# What to produce
Look through the records, and whenever a line includes the word "LIST", copy it.

# Extracted material
*** Begin section ***

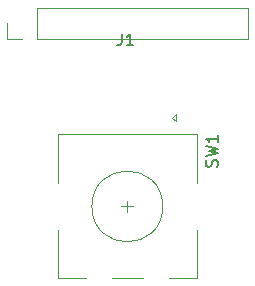
<source format=gto>
G04 #@! TF.GenerationSoftware,KiCad,Pcbnew,(6.0.1-0)*
G04 #@! TF.CreationDate,2022-03-18T18:39:42-07:00*
G04 #@! TF.ProjectId,daughterboard,64617567-6874-4657-9262-6f6172642e6b,rev?*
G04 #@! TF.SameCoordinates,Original*
G04 #@! TF.FileFunction,Legend,Top*
G04 #@! TF.FilePolarity,Positive*
%FSLAX46Y46*%
G04 Gerber Fmt 4.6, Leading zero omitted, Abs format (unit mm)*
G04 Created by KiCad (PCBNEW (6.0.1-0)) date 2022-03-18 18:39:42*
%MOMM*%
%LPD*%
G01*
G04 APERTURE LIST*
%ADD10C,0.150000*%
%ADD11C,0.120000*%
%ADD12R,1.700000X1.700000*%
%ADD13O,1.700000X1.700000*%
%ADD14R,2.000000X2.000000*%
%ADD15C,2.000000*%
%ADD16R,2.000000X3.200000*%
G04 APERTURE END LIST*
D10*
X50604761Y-90990333D02*
X50652380Y-90847476D01*
X50652380Y-90609380D01*
X50604761Y-90514142D01*
X50557142Y-90466523D01*
X50461904Y-90418904D01*
X50366666Y-90418904D01*
X50271428Y-90466523D01*
X50223809Y-90514142D01*
X50176190Y-90609380D01*
X50128571Y-90799857D01*
X50080952Y-90895095D01*
X50033333Y-90942714D01*
X49938095Y-90990333D01*
X49842857Y-90990333D01*
X49747619Y-90942714D01*
X49700000Y-90895095D01*
X49652380Y-90799857D01*
X49652380Y-90561761D01*
X49700000Y-90418904D01*
X49652380Y-90085571D02*
X50652380Y-89847476D01*
X49938095Y-89657000D01*
X50652380Y-89466523D01*
X49652380Y-89228428D01*
X50652380Y-88323666D02*
X50652380Y-88895095D01*
X50652380Y-88609380D02*
X49652380Y-88609380D01*
X49795238Y-88704619D01*
X49890476Y-88799857D01*
X49938095Y-88895095D01*
X42522916Y-79716380D02*
X42522916Y-80430666D01*
X42475297Y-80573523D01*
X42380059Y-80668761D01*
X42237202Y-80716380D01*
X42141964Y-80716380D01*
X43522916Y-80716380D02*
X42951488Y-80716380D01*
X43237202Y-80716380D02*
X43237202Y-79716380D01*
X43141964Y-79859238D01*
X43046726Y-79954476D01*
X42951488Y-80002095D01*
D11*
X48900000Y-96357000D02*
X48900000Y-100457000D01*
X48900000Y-88257000D02*
X37100000Y-88257000D01*
X44300000Y-100457000D02*
X41700000Y-100457000D01*
X46800000Y-86857000D02*
X47100000Y-86557000D01*
X37100000Y-92357000D02*
X37100000Y-88257000D01*
X37100000Y-100457000D02*
X37100000Y-96357000D01*
X48900000Y-100457000D02*
X46500000Y-100457000D01*
X47100000Y-87157000D02*
X46800000Y-86857000D01*
X48900000Y-92357000D02*
X48900000Y-88257000D01*
X39500000Y-100457000D02*
X37100000Y-100457000D01*
X43000000Y-93857000D02*
X43000000Y-94857000D01*
X43500000Y-94357000D02*
X42500000Y-94357000D01*
X47100000Y-86557000D02*
X47100000Y-87157000D01*
X46000000Y-94357000D02*
G75*
G03*
X46000000Y-94357000I-3000000J0D01*
G01*
X35395000Y-77537000D02*
X53235000Y-77537000D01*
X32795000Y-80197000D02*
X32795000Y-78867000D01*
X34125000Y-80197000D02*
X32795000Y-80197000D01*
X53235000Y-80197000D02*
X53235000Y-77537000D01*
X35395000Y-80197000D02*
X53235000Y-80197000D01*
X35395000Y-80197000D02*
X35395000Y-77537000D01*
%LPC*%
D12*
X46810000Y-81754500D03*
D13*
X44270000Y-81754500D03*
X41730000Y-81754500D03*
X39190000Y-81754500D03*
D14*
X45500000Y-86857000D03*
D15*
X40500000Y-86857000D03*
X43000000Y-86857000D03*
D16*
X37400000Y-94357000D03*
X48600000Y-94357000D03*
D15*
X40500000Y-101357000D03*
X45500000Y-101357000D03*
D12*
X34125000Y-78867000D03*
D13*
X36665000Y-78867000D03*
X39205000Y-78867000D03*
X41745000Y-78867000D03*
X44285000Y-78867000D03*
X46825000Y-78867000D03*
X49365000Y-78867000D03*
X51905000Y-78867000D03*
M02*

</source>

*** End section ***

# Result of the task
G04 APERTURE LIST*
G04 APERTURE END LIST*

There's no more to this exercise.